* _Enunciado A_
No texto sobre a postura do Itamaraty diante da eleição venezuelana, com que acordo o governo brasileiro, junto com o dos EUA, tentou domesticar Maduro?

* _Texto do exercício_
**********

A cautela adotada pelo Itamaraty, fazendo par de forma menos crítica aos Estados Unidos na demanda por transparência dos resultados eleitorais da Venezuela, coloca à prova a dificuldade atávica do presidente Lula (PT) de criticar aliados na esquerda mundial —mesmo sendo eles ditadores.
Assim, o petista ganha tempo com a nota em que evita congratular Nicolás Maduro por sua farsesca vitória anunciada no pleito presidencial de domingo (29).
Como ninguém espera que a Comissão Eleitoral venezuelana apresente qualquer coisa que não seja o resultado manipulado para dar a impressão de uma vitória suada ao ditador, a posição brasileira será testada novamente.
Pelo histórico de Lula, parece difícil imaginar o petista chamando Maduro de ilegítimo. Ao longo de anos, afinal, o presidente brasileiro sempre celebrou o dito “excesso de democracia” do chavismo, confundindo plebiscitos direcionados a validar o regime com expressão popular autêntica.
Por outro lado, se partir para a pressão, ainda que comedida, Lula terá espaço para provar que aprendeu algo na política externa, campo em que sempre se vangloriou nos dois primeiros mandatos no Planalto, mas que em sua terceira encarnação tem apresentado resultados mistos, para ser gentil.
A diferença atual é que, para a surpresa de ninguém, Maduro engambelou Lula de forma desassombrada. Após reintegrar o ditador ao papel de chefe de Estado respeitável, com uma visita a Brasília no ano passado, o governo brasileiro liderou com o dos EUA uma tentativa de domesticá-lo com o Acordo de Barbados.

**********

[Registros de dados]

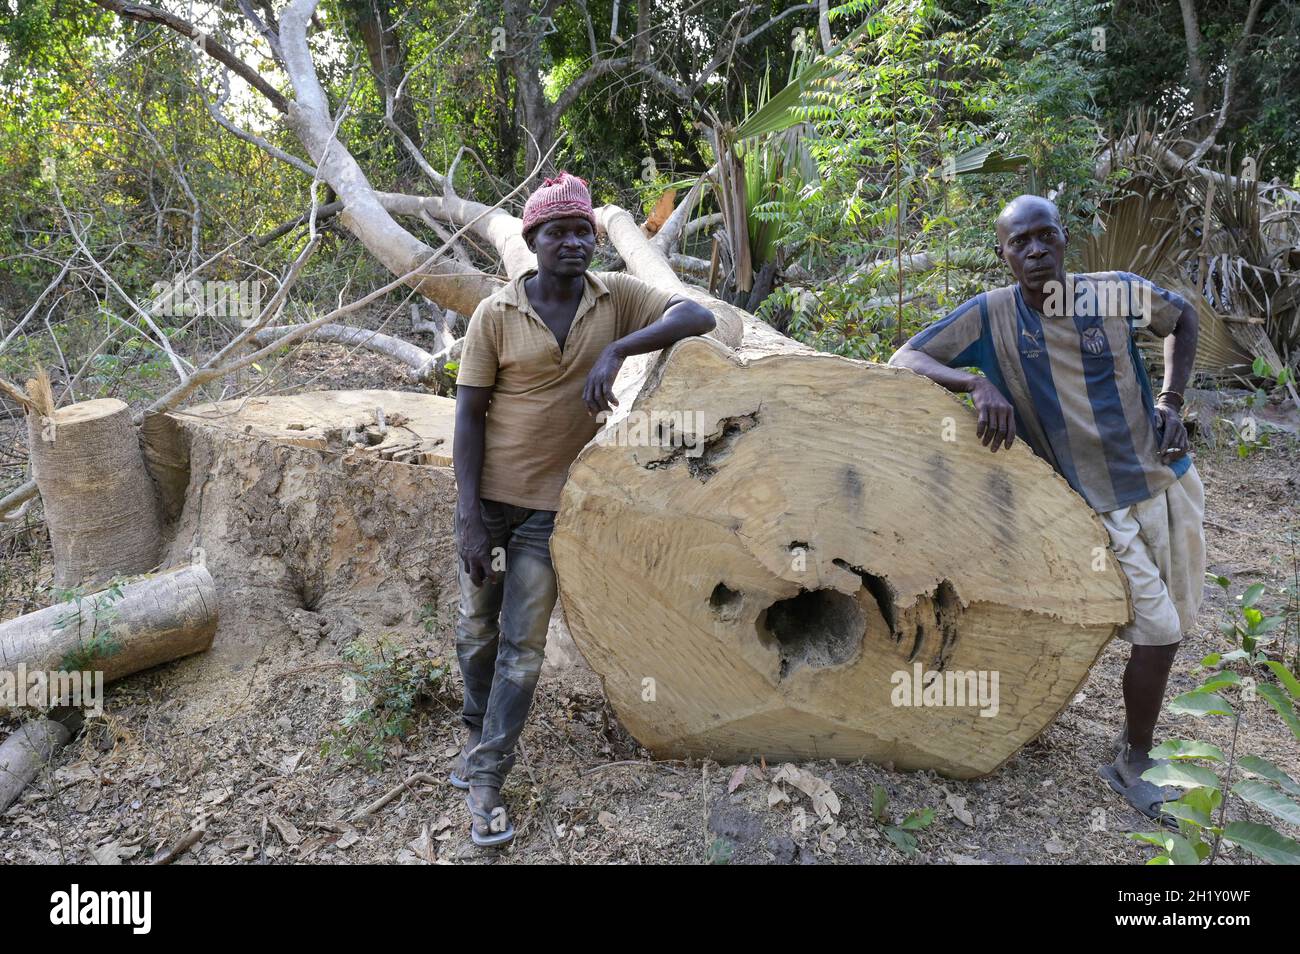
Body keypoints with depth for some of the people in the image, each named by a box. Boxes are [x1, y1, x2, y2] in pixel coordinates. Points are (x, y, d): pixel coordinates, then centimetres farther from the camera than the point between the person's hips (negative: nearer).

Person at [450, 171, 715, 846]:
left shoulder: (616, 297, -5)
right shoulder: (495, 314, -9)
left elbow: (697, 317, -18)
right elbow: (469, 416, -9)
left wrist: (616, 350, -31)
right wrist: (469, 517, -14)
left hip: (552, 504, 0)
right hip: (487, 495, 0)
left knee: (523, 645, 2)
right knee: (477, 629, 15)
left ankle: (486, 778, 16)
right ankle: (479, 733, 41)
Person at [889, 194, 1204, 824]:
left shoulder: (1118, 293, -4)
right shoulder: (989, 316, -11)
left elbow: (1182, 319, 16)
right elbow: (904, 360, -16)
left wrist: (1172, 403, 2)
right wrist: (978, 383, -33)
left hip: (1167, 478, 4)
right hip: (1102, 504, -4)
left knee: (1171, 623, 14)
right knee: (1158, 631, -8)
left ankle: (1135, 740, 36)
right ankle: (1133, 767, 13)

**********

* _Enunciado B_
Extraia da listagem todas as linhas que contêm a palavra "shoulder", diferenciando maiúsculas de minúsculas.

* _Resposta A_
Com o Acordo de Barbados.

* _Resposta B_
left shoulder: (616, 297, -5)
right shoulder: (495, 314, -9)
left shoulder: (1118, 293, -4)
right shoulder: (989, 316, -11)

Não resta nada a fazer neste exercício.